(PROVIDED RECORDS begins)

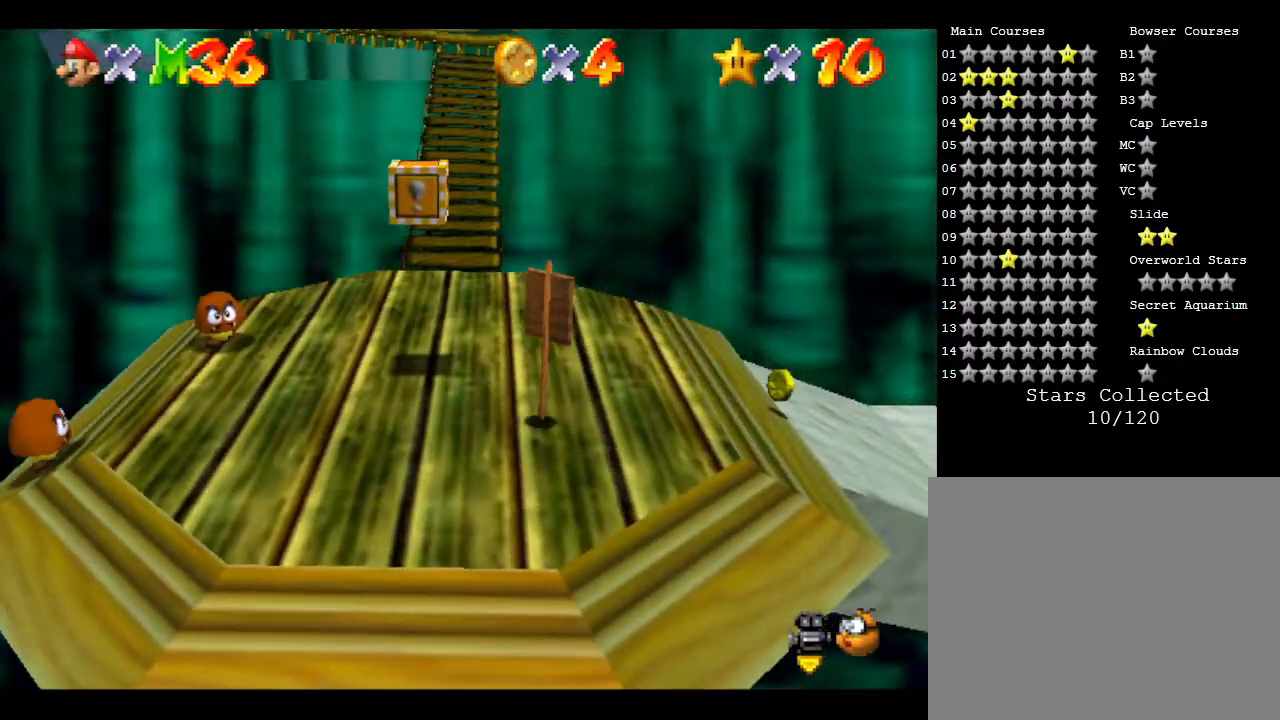
{"buttons": [], "left_stick": "up", "events": [[100, "left_stick", "up-left"], [417, "left_stick", "up"]]}
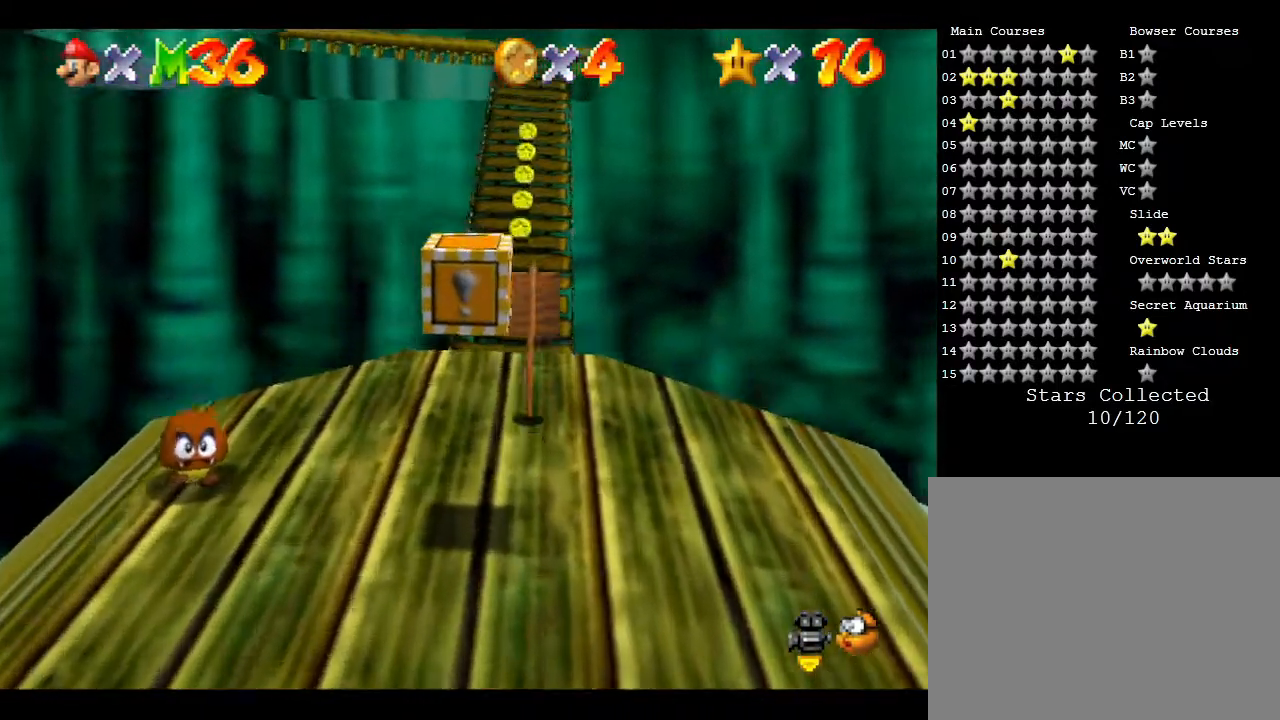
{"buttons": [], "left_stick": "up", "events": []}
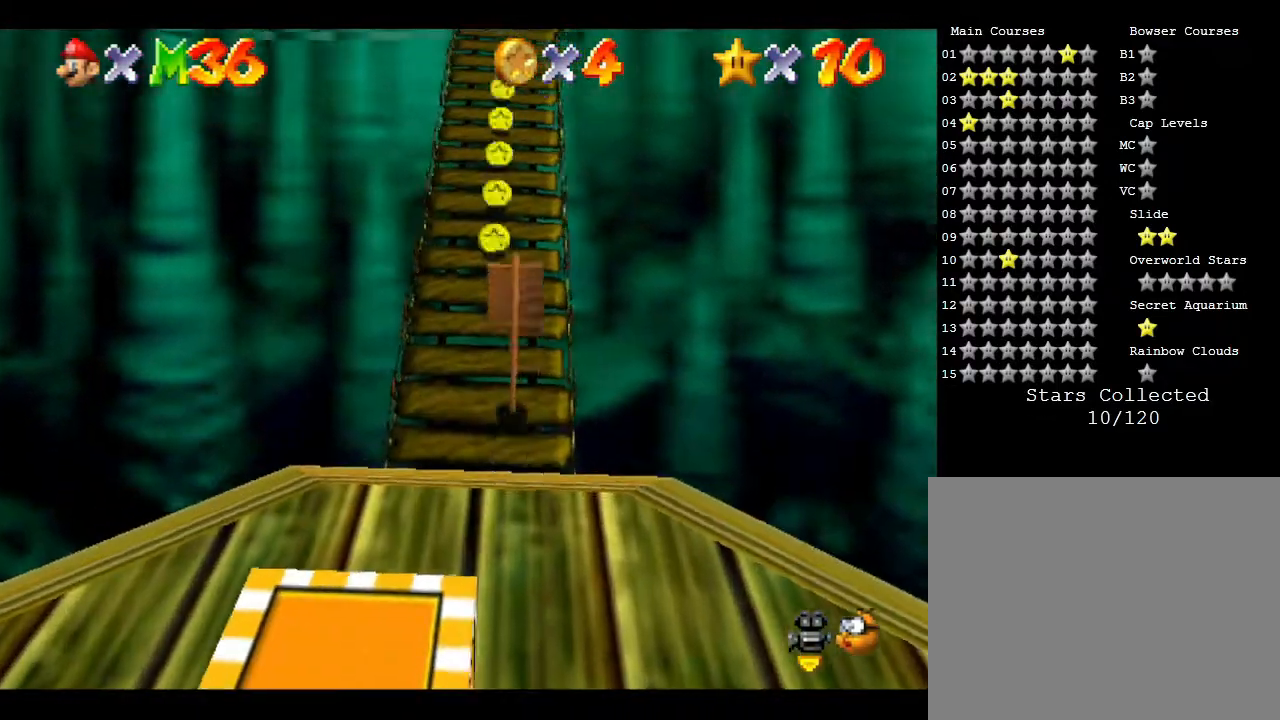
{"buttons": [], "left_stick": "up", "events": []}
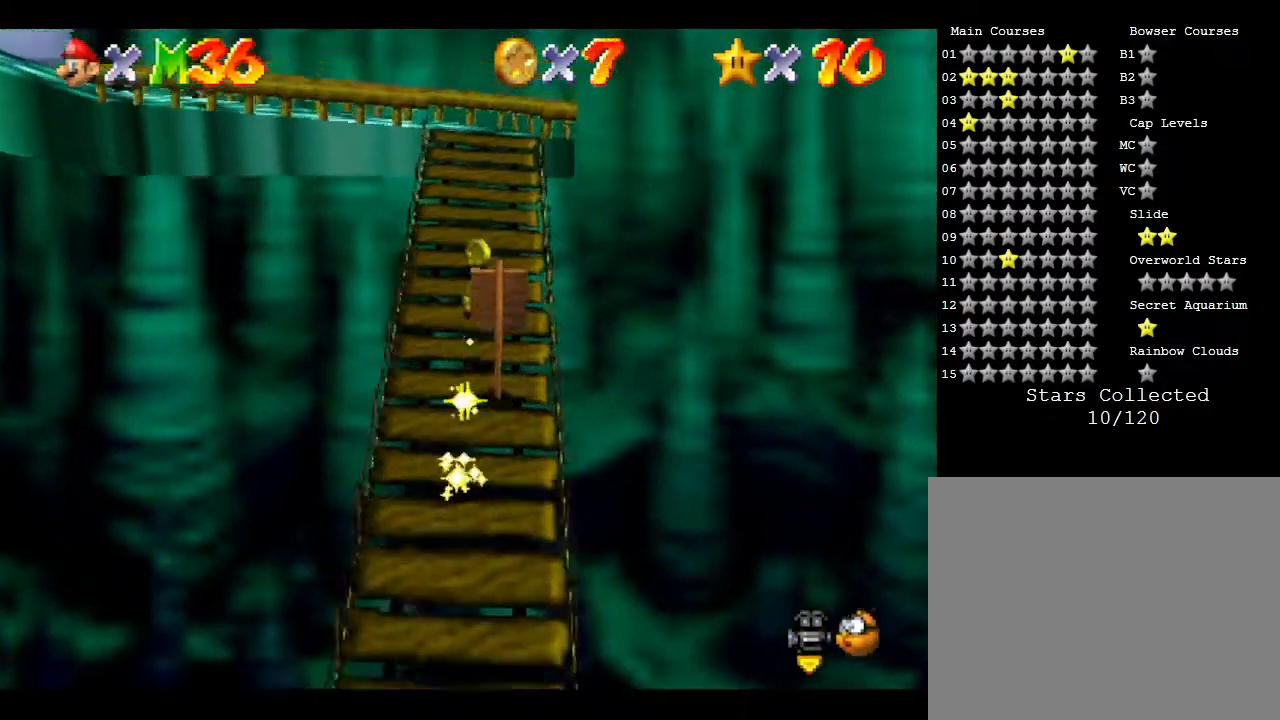
{"buttons": [], "left_stick": "up", "events": []}
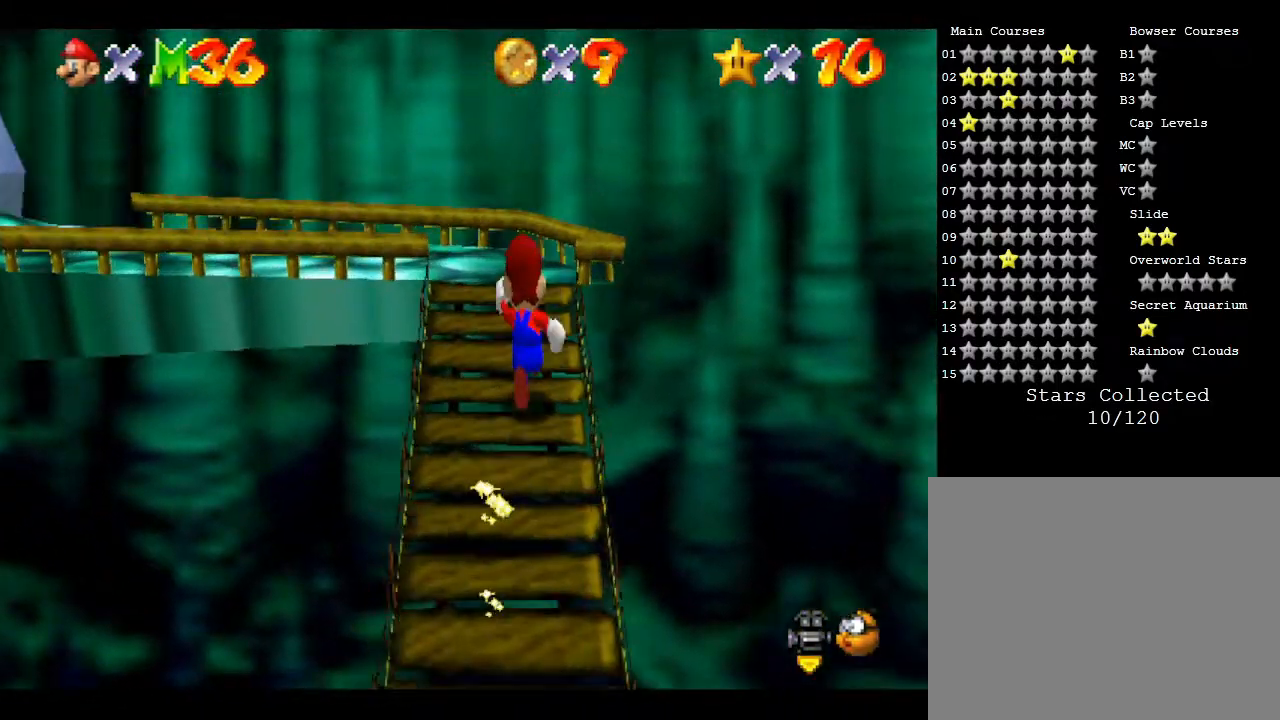
{"buttons": [], "left_stick": "up-left", "events": [[333, "left_stick", "up-left"]]}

(PROVIDED RECORDS ends)

### TASK BRIEF:
Where a record holds a picture, skip the picture and copy everything else exactly.

### COMPLETED EXERCISE:
{"buttons": [], "left_stick": "up", "events": [[100, "left_stick", "up-left"], [417, "left_stick", "up"]]}
{"buttons": [], "left_stick": "up", "events": []}
{"buttons": [], "left_stick": "up", "events": []}
{"buttons": [], "left_stick": "up", "events": []}
{"buttons": [], "left_stick": "up-left", "events": [[333, "left_stick", "up-left"]]}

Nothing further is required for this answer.